▼

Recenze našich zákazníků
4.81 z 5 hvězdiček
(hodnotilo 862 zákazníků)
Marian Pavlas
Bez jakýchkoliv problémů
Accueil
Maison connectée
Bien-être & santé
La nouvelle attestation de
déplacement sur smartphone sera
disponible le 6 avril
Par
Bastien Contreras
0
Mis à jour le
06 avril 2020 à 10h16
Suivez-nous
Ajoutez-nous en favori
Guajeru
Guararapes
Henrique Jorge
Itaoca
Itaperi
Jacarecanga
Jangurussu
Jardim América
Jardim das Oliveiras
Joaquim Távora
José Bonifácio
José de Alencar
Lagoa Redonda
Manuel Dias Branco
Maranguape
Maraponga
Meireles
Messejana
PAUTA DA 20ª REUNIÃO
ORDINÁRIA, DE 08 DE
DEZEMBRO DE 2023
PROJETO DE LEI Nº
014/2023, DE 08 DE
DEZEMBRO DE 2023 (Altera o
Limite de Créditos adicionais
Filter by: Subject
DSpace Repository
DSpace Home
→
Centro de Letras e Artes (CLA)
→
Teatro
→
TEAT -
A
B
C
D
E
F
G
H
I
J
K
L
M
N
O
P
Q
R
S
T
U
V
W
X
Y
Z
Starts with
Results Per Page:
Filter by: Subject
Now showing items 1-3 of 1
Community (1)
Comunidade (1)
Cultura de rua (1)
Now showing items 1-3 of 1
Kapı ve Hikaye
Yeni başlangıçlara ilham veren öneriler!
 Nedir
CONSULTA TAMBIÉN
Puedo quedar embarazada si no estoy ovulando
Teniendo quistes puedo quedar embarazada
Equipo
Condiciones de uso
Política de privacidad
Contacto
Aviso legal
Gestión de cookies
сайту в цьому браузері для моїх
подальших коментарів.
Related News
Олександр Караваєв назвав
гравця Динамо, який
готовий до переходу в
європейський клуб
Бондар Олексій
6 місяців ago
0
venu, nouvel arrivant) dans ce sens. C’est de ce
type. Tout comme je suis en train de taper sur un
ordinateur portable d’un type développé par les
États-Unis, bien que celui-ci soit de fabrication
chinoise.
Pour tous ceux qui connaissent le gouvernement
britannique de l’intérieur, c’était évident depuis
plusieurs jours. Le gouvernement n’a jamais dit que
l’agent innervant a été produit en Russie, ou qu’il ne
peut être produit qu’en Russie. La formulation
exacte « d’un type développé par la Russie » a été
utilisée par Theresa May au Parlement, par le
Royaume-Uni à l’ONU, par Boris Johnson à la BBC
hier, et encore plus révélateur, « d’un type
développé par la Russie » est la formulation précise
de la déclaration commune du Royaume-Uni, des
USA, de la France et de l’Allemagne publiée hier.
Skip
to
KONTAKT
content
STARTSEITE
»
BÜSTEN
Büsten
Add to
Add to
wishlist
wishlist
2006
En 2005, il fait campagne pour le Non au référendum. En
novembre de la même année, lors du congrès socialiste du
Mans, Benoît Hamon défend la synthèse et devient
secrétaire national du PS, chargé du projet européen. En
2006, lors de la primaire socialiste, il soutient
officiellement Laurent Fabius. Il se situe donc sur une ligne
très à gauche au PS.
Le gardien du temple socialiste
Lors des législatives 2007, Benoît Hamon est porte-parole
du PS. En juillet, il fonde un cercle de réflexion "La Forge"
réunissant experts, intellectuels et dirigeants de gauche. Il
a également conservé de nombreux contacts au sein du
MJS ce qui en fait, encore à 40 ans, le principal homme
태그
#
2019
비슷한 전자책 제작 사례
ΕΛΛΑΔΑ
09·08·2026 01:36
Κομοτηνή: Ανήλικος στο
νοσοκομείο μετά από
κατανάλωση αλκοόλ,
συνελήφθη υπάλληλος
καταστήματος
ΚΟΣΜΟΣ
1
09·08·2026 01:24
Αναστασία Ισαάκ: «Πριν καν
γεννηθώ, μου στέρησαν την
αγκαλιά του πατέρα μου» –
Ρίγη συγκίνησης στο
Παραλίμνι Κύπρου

▲

*What to work on*: Extract the lines of the preceding material that run from the line with "novembre de la" through the line with "Lors des législatives", inclusive, reproducing them exactly and adding nothing.

*Response to this exercise*:
novembre de la même année, lors du congrès socialiste du
Mans, Benoît Hamon défend la synthèse et devient
secrétaire national du PS, chargé du projet européen. En
2006, lors de la primaire socialiste, il soutient
officiellement Laurent Fabius. Il se situe donc sur une ligne
très à gauche au PS.
Le gardien du temple socialiste
Lors des législatives 2007, Benoît Hamon est porte-parole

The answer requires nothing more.